[start]

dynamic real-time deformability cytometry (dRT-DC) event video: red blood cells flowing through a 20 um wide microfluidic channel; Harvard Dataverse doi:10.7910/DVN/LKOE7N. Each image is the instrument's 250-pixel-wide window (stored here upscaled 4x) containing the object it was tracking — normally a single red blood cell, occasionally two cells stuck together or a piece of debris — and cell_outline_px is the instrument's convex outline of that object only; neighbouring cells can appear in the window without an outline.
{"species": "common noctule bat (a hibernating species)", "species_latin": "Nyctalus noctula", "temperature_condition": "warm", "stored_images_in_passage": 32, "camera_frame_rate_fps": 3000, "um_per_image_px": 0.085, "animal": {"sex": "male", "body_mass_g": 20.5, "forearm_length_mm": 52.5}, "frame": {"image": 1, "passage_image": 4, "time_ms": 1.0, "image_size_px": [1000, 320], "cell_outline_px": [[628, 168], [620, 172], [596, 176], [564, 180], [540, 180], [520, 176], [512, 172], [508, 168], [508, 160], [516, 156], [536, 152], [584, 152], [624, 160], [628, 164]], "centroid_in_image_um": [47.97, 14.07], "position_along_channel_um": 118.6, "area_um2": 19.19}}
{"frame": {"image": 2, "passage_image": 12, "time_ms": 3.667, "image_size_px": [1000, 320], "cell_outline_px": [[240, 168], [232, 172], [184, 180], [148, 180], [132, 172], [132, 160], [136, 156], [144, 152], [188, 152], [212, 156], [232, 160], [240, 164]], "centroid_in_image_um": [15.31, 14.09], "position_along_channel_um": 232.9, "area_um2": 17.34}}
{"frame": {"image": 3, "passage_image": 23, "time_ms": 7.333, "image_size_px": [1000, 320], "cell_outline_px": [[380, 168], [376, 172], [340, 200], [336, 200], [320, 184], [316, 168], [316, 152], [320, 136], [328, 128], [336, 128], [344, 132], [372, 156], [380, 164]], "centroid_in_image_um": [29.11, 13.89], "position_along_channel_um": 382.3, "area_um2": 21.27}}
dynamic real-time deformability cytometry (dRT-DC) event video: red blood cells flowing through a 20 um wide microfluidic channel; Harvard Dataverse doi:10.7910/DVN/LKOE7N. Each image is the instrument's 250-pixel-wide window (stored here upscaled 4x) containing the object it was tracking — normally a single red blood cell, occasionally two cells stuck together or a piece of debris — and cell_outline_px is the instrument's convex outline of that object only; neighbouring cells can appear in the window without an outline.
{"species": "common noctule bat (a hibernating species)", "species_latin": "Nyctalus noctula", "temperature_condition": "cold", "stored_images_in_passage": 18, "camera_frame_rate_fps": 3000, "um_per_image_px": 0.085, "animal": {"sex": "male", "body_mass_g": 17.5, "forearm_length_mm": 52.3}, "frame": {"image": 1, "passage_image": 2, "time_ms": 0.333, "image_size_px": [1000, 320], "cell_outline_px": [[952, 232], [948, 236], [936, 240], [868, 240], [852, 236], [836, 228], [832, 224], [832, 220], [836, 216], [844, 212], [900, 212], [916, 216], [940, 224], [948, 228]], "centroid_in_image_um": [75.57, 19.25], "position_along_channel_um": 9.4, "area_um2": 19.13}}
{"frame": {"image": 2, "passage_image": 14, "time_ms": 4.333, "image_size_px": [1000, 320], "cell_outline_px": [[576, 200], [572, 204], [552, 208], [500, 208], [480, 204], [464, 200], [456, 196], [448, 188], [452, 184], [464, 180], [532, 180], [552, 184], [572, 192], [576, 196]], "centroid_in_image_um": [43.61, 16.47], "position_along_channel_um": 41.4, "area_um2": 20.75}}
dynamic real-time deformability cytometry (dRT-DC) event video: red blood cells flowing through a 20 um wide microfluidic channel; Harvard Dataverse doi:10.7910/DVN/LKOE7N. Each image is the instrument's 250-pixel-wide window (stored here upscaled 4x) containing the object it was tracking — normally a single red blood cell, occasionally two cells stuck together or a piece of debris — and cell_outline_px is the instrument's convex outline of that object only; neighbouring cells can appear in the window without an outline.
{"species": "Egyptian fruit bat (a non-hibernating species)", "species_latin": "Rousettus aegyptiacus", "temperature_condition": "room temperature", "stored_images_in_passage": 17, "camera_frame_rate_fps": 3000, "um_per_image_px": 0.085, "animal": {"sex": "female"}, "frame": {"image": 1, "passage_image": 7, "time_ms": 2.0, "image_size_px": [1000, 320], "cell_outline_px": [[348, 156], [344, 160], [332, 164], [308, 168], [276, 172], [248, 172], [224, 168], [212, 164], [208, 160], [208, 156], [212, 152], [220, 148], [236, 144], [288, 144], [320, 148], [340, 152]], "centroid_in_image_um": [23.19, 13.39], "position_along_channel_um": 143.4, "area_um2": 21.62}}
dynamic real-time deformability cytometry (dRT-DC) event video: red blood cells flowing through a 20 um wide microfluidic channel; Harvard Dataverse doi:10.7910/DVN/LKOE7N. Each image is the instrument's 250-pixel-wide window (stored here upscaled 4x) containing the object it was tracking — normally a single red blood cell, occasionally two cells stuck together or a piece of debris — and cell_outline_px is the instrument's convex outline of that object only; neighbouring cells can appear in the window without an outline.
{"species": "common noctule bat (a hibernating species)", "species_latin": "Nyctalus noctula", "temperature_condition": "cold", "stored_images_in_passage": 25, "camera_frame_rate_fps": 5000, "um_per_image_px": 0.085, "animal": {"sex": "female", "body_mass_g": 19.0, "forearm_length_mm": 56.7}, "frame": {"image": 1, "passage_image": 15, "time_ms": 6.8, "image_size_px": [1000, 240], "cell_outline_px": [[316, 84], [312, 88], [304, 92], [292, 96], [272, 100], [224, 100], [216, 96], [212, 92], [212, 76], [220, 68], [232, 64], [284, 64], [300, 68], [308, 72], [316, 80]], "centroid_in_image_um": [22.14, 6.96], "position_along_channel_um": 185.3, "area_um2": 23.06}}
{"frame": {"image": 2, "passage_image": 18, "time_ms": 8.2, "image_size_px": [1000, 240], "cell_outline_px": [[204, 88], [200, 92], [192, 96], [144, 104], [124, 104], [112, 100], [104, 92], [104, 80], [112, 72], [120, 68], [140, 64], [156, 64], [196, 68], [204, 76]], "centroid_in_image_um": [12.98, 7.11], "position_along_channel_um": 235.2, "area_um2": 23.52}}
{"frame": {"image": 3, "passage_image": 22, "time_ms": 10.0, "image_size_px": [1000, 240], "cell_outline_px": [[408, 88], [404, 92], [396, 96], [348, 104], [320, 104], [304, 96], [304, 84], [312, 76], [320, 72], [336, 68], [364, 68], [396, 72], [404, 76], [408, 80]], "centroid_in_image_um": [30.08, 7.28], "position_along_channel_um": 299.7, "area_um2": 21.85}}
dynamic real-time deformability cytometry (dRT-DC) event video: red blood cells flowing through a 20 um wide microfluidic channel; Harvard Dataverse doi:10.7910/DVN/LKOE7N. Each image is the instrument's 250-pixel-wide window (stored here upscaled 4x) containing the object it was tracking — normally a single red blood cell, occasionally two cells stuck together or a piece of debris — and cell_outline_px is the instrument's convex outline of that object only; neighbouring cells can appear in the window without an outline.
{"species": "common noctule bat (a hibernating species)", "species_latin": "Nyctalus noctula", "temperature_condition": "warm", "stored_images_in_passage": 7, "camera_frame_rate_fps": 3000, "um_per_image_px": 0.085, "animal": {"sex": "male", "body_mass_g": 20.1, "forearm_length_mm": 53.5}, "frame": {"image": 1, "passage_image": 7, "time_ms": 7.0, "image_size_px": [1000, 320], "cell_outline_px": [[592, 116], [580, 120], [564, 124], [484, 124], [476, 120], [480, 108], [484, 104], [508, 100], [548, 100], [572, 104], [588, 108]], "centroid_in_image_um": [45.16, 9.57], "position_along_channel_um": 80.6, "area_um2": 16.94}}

[end]

◆ **WORK TO COMPLETE**:
Reproduce all of the records exactly.

◆ **TASK RESPONSE**:
dynamic real-time deformability cytometry (dRT-DC) event video: red blood cells flowing through a 20 um wide microfluidic channel; Harvard Dataverse doi:10.7910/DVN/LKOE7N. Each image is the instrument's 250-pixel-wide window (stored here upscaled 4x) containing the object it was tracking — normally a single red blood cell, occasionally two cells stuck together or a piece of debris — and cell_outline_px is the instrument's convex outline of that object only; neighbouring cells can appear in the window without an outline.
{"species": "common noctule bat (a hibernating species)", "species_latin": "Nyctalus noctula", "temperature_condition": "warm", "stored_images_in_passage": 32, "camera_frame_rate_fps": 3000, "um_per_image_px": 0.085, "animal": {"sex": "male", "body_mass_g": 20.5, "forearm_length_mm": 52.5}, "frame": {"image": 1, "passage_image": 4, "time_ms": 1.0, "image_size_px": [1000, 320], "cell_outline_px": [[628, 168], [620, 172], [596, 176], [564, 180], [540, 180], [520, 176], [512, 172], [508, 168], [508, 160], [516, 156], [536, 152], [584, 152], [624, 160], [628, 164]], "centroid_in_image_um": [47.97, 14.07], "position_along_channel_um": 118.6, "area_um2": 19.19}}
{"frame": {"image": 2, "passage_image": 12, "time_ms": 3.667, "image_size_px": [1000, 320], "cell_outline_px": [[240, 168], [232, 172], [184, 180], [148, 180], [132, 172], [132, 160], [136, 156], [144, 152], [188, 152], [212, 156], [232, 160], [240, 164]], "centroid_in_image_um": [15.31, 14.09], "position_along_channel_um": 232.9, "area_um2": 17.34}}
{"frame": {"image": 3, "passage_image": 23, "time_ms": 7.333, "image_size_px": [1000, 320], "cell_outline_px": [[380, 168], [376, 172], [340, 200], [336, 200], [320, 184], [316, 168], [316, 152], [320, 136], [328, 128], [336, 128], [344, 132], [372, 156], [380, 164]], "centroid_in_image_um": [29.11, 13.89], "position_along_channel_um": 382.3, "area_um2": 21.27}}
dynamic real-time deformability cytometry (dRT-DC) event video: red blood cells flowing through a 20 um wide microfluidic channel; Harvard Dataverse doi:10.7910/DVN/LKOE7N. Each image is the instrument's 250-pixel-wide window (stored here upscaled 4x) containing the object it was tracking — normally a single red blood cell, occasionally two cells stuck together or a piece of debris — and cell_outline_px is the instrument's convex outline of that object only; neighbouring cells can appear in the window without an outline.
{"species": "common noctule bat (a hibernating species)", "species_latin": "Nyctalus noctula", "temperature_condition": "cold", "stored_images_in_passage": 18, "camera_frame_rate_fps": 3000, "um_per_image_px": 0.085, "animal": {"sex": "male", "body_mass_g": 17.5, "forearm_length_mm": 52.3}, "frame": {"image": 1, "passage_image": 2, "time_ms": 0.333, "image_size_px": [1000, 320], "cell_outline_px": [[952, 232], [948, 236], [936, 240], [868, 240], [852, 236], [836, 228], [832, 224], [832, 220], [836, 216], [844, 212], [900, 212], [916, 216], [940, 224], [948, 228]], "centroid_in_image_um": [75.57, 19.25], "position_along_channel_um": 9.4, "area_um2": 19.13}}
{"frame": {"image": 2, "passage_image": 14, "time_ms": 4.333, "image_size_px": [1000, 320], "cell_outline_px": [[576, 200], [572, 204], [552, 208], [500, 208], [480, 204], [464, 200], [456, 196], [448, 188], [452, 184], [464, 180], [532, 180], [552, 184], [572, 192], [576, 196]], "centroid_in_image_um": [43.61, 16.47], "position_along_channel_um": 41.4, "area_um2": 20.75}}
dynamic real-time deformability cytometry (dRT-DC) event video: red blood cells flowing through a 20 um wide microfluidic channel; Harvard Dataverse doi:10.7910/DVN/LKOE7N. Each image is the instrument's 250-pixel-wide window (stored here upscaled 4x) containing the object it was tracking — normally a single red blood cell, occasionally two cells stuck together or a piece of debris — and cell_outline_px is the instrument's convex outline of that object only; neighbouring cells can appear in the window without an outline.
{"species": "Egyptian fruit bat (a non-hibernating species)", "species_latin": "Rousettus aegyptiacus", "temperature_condition": "room temperature", "stored_images_in_passage": 17, "camera_frame_rate_fps": 3000, "um_per_image_px": 0.085, "animal": {"sex": "female"}, "frame": {"image": 1, "passage_image": 7, "time_ms": 2.0, "image_size_px": [1000, 320], "cell_outline_px": [[348, 156], [344, 160], [332, 164], [308, 168], [276, 172], [248, 172], [224, 168], [212, 164], [208, 160], [208, 156], [212, 152], [220, 148], [236, 144], [288, 144], [320, 148], [340, 152]], "centroid_in_image_um": [23.19, 13.39], "position_along_channel_um": 143.4, "area_um2": 21.62}}
dynamic real-time deformability cytometry (dRT-DC) event video: red blood cells flowing through a 20 um wide microfluidic channel; Harvard Dataverse doi:10.7910/DVN/LKOE7N. Each image is the instrument's 250-pixel-wide window (stored here upscaled 4x) containing the object it was tracking — normally a single red blood cell, occasionally two cells stuck together or a piece of debris — and cell_outline_px is the instrument's convex outline of that object only; neighbouring cells can appear in the window without an outline.
{"species": "common noctule bat (a hibernating species)", "species_latin": "Nyctalus noctula", "temperature_condition": "cold", "stored_images_in_passage": 25, "camera_frame_rate_fps": 5000, "um_per_image_px": 0.085, "animal": {"sex": "female", "body_mass_g": 19.0, "forearm_length_mm": 56.7}, "frame": {"image": 1, "passage_image": 15, "time_ms": 6.8, "image_size_px": [1000, 240], "cell_outline_px": [[316, 84], [312, 88], [304, 92], [292, 96], [272, 100], [224, 100], [216, 96], [212, 92], [212, 76], [220, 68], [232, 64], [284, 64], [300, 68], [308, 72], [316, 80]], "centroid_in_image_um": [22.14, 6.96], "position_along_channel_um": 185.3, "area_um2": 23.06}}
{"frame": {"image": 2, "passage_image": 18, "time_ms": 8.2, "image_size_px": [1000, 240], "cell_outline_px": [[204, 88], [200, 92], [192, 96], [144, 104], [124, 104], [112, 100], [104, 92], [104, 80], [112, 72], [120, 68], [140, 64], [156, 64], [196, 68], [204, 76]], "centroid_in_image_um": [12.98, 7.11], "position_along_channel_um": 235.2, "area_um2": 23.52}}
{"frame": {"image": 3, "passage_image": 22, "time_ms": 10.0, "image_size_px": [1000, 240], "cell_outline_px": [[408, 88], [404, 92], [396, 96], [348, 104], [320, 104], [304, 96], [304, 84], [312, 76], [320, 72], [336, 68], [364, 68], [396, 72], [404, 76], [408, 80]], "centroid_in_image_um": [30.08, 7.28], "position_along_channel_um": 299.7, "area_um2": 21.85}}
dynamic real-time deformability cytometry (dRT-DC) event video: red blood cells flowing through a 20 um wide microfluidic channel; Harvard Dataverse doi:10.7910/DVN/LKOE7N. Each image is the instrument's 250-pixel-wide window (stored here upscaled 4x) containing the object it was tracking — normally a single red blood cell, occasionally two cells stuck together or a piece of debris — and cell_outline_px is the instrument's convex outline of that object only; neighbouring cells can appear in the window without an outline.
{"species": "common noctule bat (a hibernating species)", "species_latin": "Nyctalus noctula", "temperature_condition": "warm", "stored_images_in_passage": 7, "camera_frame_rate_fps": 3000, "um_per_image_px": 0.085, "animal": {"sex": "male", "body_mass_g": 20.1, "forearm_length_mm": 53.5}, "frame": {"image": 1, "passage_image": 7, "time_ms": 7.0, "image_size_px": [1000, 320], "cell_outline_px": [[592, 116], [580, 120], [564, 124], [484, 124], [476, 120], [480, 108], [484, 104], [508, 100], [548, 100], [572, 104], [588, 108]], "centroid_in_image_um": [45.16, 9.57], "position_along_channel_um": 80.6, "area_um2": 16.94}}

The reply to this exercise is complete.